26. Gelet op het voorgaande dient het beroep ongegrond te worden verklaard.
Proceskosten
27. Voor een proceskostenveroordeling bestaat geen aanleiding.

Beslissing

De rechtbank verklaart het beroep ongegrond.
Deze uitspraak is gedaan door mr. D.C. van Beelen, voorzitter, en mr. J. Snitker, en mr. H. de Jong leden, in aanwezigheid van H. van Lingen, griffier. De beslissing is in het openbaar uitgesproken op 12 december 2024.
griffier voorzitter
Een afschrift van deze uitspraak is in Mijn Rechtspraak geplaatst.
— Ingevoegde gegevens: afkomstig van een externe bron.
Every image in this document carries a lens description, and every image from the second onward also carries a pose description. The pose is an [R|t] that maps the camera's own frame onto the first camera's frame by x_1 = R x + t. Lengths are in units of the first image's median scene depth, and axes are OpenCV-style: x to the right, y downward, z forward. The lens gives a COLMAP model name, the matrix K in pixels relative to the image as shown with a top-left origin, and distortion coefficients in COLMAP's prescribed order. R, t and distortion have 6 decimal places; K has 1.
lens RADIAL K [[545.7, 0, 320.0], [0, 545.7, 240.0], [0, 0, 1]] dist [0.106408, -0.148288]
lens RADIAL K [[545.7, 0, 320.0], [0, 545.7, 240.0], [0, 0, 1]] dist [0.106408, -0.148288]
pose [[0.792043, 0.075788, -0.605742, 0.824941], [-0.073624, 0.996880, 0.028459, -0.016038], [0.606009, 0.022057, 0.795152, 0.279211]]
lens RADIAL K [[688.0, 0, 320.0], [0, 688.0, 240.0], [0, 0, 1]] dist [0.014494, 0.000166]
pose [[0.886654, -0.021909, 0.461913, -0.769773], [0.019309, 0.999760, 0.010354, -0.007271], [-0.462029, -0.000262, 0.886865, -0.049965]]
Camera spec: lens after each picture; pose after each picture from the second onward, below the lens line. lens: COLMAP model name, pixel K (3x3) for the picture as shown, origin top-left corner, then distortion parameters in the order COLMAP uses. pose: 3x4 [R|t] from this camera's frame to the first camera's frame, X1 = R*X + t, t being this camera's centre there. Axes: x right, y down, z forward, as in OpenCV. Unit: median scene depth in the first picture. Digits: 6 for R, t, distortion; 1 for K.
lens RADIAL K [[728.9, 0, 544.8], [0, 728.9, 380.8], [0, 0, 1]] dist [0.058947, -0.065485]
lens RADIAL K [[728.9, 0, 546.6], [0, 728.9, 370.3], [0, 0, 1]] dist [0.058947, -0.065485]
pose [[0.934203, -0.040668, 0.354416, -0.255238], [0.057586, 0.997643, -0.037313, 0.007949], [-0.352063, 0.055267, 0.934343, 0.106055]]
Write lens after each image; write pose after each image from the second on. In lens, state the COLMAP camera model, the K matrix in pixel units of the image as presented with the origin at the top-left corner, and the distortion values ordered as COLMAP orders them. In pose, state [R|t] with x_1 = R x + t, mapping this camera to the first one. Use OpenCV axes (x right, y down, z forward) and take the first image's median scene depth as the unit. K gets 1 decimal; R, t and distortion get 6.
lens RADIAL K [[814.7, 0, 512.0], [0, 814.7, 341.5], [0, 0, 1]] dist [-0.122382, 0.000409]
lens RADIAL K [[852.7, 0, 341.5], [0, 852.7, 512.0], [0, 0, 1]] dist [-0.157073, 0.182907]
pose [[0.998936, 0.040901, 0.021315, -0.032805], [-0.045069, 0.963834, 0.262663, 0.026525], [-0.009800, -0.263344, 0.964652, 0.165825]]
Indien u niet digitaal procedeert, is een afschrift per post verzonden op:

Rechtsmiddel

Tegen deze uitspraak kunnen partijen binnen zes weken na de verzenddatum hoger beroep instellen bij het gerechtshof Amsterdam (belastingkamer).
U kunt digitaal beroep instellen via www.rechtspraak.nl. Daar klikt u op “Formulieren en inloggen”. Hoger beroep instellen kan ook door verzending van een brief aan het gerechtshof Amsterdam (belastingkamer), Postbus 1312, 1000 BH Amsterdam.
Bij het instellen van hoger beroep dient het volgende in acht te worden genomen:
bij het hogerberoepschrift wordt een afschrift van deze uitspraak overgelegd.
het hogerberoepschrift moet, indien het op papier wordt ingediend, ondertekend zijn. Verder moet het ten minste het volgende vermelden:
de naam en het adres van de indiener;
de datum van verzending;
een omschrijving van de uitspraak waartegen het hoger beroep is ingesteld;
e redenen waarom u het niet eens bent met de uitspraak (de gronden van het hoger beroep).